The deer pictured are specifically red deer, which was one of three deer species in medieval England alongside fallow deer and roe deer. At the time the tapestry was created, deer-hunting was restricted to a very few in England.

== Provenance ==
The history of ownership of the tapestries from their creation to the mid-sixteenth century is not known. The Countess of Shrewsbury, Bess of Hardwick, is one of the earliest suggested owners of the set. In the 1590s, Hardwick Hall in Derbyshire was built and became the home for the extremely wealthy widow, whose inheritance passed to the line of her second husband, who eventually became the Cavendish Dukes of Devonshire. Linda Woolley suggests that Bess came to own the tapestries via her last husband George Talbot, 6th Earl of Shrewsbury, who had been married to the countess before he died in 1590. A 1601 inventory identified a set of four tapestries with descriptions matching those of the Devonshire Hunting Tapestries. According to the inventory, the tapestries had been cut into smaller pieces. The Victoria & Albert Museum suggests that the four tapestries remained at Hardwick Hall over the following centuries. William George Spencer Cavendish, 6th Duke of Devonshire used the cut tapestries to insulate the Long Gallery at Hardwick Hall in the 1840s. During a visit to Hardwick in 1899, Arthur Long convinced the seventh Duke of Devonshire to let the Victoria & Albert Museum restore the tapestries. The restoration began in 1900 and ended in 1910. The tapestries were then brought to the main home of the Dukes of Devonshire, Chatsworth House, and exhibited periodically. In 1957, the tenth Duke of Devonshire died and the tapestries passed to the V&A.

> **Provided records**
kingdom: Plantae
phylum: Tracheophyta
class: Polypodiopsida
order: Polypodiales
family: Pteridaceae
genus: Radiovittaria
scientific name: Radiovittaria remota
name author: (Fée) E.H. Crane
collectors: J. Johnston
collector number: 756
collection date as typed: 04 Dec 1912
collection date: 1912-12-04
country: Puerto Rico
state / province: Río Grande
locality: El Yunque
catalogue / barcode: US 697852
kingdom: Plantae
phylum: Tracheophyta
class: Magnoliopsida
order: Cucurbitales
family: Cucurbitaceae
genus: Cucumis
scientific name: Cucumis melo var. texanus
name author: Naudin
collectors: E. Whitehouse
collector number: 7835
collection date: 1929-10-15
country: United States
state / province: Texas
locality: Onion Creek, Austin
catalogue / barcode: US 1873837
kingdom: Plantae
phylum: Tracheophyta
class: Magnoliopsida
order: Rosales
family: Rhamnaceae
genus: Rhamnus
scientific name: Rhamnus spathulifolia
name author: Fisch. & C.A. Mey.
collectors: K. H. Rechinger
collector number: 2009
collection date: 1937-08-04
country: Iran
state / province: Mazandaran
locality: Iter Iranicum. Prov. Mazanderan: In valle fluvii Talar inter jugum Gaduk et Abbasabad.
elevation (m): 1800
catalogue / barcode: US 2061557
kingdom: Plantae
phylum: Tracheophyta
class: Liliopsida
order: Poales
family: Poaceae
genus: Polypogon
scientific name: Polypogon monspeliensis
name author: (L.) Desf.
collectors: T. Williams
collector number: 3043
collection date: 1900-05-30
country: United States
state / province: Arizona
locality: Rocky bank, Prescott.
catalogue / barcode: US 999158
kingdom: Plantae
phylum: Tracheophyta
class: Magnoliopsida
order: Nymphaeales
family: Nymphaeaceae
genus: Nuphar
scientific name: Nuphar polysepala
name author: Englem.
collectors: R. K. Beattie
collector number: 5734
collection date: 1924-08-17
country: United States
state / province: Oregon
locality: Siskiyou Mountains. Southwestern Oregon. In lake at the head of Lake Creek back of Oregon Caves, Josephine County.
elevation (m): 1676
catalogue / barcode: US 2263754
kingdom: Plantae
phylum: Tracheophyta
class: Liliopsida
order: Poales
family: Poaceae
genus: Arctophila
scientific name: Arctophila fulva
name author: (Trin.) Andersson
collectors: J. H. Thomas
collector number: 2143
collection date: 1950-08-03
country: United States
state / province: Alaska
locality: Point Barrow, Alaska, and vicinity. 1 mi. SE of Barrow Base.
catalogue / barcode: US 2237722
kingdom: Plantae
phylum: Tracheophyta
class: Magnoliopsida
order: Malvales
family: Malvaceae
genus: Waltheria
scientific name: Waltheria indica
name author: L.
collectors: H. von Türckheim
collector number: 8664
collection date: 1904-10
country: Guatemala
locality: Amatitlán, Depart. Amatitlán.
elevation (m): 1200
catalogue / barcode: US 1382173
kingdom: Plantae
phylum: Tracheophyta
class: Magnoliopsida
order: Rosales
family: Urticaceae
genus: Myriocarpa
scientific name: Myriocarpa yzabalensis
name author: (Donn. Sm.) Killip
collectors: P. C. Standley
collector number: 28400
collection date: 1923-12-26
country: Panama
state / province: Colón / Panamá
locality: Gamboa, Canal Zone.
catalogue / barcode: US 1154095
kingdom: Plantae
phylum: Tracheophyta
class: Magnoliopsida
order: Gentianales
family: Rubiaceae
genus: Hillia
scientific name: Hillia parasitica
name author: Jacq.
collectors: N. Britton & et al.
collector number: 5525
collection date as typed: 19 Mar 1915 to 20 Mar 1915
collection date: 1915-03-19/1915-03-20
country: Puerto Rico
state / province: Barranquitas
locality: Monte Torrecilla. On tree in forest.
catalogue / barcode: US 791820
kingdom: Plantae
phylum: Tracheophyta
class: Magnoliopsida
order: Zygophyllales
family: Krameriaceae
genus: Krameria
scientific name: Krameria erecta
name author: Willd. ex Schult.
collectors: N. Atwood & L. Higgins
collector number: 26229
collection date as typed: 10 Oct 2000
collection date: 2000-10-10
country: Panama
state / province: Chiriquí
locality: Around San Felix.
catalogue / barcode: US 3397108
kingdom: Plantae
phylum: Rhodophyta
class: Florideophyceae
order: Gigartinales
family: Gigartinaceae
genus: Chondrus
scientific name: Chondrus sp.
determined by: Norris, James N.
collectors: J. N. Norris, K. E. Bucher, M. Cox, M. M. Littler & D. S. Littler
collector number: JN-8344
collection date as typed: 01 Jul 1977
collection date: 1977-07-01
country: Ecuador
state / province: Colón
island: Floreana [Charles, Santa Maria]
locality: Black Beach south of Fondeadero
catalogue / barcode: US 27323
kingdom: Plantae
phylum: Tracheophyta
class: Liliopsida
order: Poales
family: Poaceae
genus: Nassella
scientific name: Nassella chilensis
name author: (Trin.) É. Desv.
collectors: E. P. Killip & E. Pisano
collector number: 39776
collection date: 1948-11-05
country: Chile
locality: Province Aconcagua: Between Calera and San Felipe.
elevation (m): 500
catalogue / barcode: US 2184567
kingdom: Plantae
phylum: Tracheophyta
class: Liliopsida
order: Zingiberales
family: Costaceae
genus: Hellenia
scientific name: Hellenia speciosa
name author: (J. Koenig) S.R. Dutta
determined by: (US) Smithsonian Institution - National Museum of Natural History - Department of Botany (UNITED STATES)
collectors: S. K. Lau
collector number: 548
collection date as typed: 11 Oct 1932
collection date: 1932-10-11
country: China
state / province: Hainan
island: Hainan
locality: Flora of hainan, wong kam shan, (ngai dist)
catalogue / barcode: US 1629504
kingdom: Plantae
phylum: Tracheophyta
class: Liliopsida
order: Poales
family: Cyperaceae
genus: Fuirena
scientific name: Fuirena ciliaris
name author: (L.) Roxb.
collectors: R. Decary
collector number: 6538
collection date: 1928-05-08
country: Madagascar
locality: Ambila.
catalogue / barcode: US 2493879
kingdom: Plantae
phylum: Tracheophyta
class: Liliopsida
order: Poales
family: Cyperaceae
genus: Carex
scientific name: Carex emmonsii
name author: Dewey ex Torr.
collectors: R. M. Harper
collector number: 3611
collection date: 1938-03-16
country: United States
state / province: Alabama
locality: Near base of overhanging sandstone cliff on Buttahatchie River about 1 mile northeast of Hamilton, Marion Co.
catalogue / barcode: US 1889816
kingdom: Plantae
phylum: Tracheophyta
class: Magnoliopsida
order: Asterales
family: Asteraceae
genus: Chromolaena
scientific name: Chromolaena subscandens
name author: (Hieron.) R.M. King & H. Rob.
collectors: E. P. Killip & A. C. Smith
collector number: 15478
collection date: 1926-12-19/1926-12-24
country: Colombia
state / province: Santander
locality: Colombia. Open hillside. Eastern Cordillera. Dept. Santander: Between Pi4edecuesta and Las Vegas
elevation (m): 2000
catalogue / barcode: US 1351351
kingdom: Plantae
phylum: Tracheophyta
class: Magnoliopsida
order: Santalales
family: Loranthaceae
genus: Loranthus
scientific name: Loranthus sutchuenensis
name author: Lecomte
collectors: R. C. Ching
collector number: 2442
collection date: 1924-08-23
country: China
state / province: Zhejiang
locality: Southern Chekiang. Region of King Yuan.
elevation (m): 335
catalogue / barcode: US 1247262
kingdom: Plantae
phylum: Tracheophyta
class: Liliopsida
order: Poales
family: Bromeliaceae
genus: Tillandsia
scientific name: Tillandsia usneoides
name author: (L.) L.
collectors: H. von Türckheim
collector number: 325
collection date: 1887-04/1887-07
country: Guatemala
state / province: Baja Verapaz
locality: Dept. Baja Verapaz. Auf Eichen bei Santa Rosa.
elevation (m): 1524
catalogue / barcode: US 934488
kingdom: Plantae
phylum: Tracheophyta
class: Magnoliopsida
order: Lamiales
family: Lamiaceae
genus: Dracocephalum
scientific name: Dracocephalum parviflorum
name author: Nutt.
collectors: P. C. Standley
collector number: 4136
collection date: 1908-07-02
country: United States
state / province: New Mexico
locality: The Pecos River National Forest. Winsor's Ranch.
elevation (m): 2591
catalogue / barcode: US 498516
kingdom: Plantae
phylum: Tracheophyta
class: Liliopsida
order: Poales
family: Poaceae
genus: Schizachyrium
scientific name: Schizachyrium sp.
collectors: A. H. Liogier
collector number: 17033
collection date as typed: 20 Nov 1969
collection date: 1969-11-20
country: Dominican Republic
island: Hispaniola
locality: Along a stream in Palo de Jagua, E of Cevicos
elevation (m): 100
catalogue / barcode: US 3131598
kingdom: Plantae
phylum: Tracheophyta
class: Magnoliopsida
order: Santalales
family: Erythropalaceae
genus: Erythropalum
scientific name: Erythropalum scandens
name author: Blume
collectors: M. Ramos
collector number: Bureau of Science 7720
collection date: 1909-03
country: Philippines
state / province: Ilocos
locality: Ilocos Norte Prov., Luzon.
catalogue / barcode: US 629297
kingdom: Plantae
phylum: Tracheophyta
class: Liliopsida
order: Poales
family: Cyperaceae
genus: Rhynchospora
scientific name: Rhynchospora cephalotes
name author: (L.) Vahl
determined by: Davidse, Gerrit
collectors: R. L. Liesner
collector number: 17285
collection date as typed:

> **About this task**
In the passage about the hunting tapestries, what did the 6th Duke of Devonshire use the cut tapestries for in the 1840s? Rely solely on the passage about the hunting tapestries, not on the material.

> **Result**
He used them to insulate the Long Gallery at Hardwick Hall.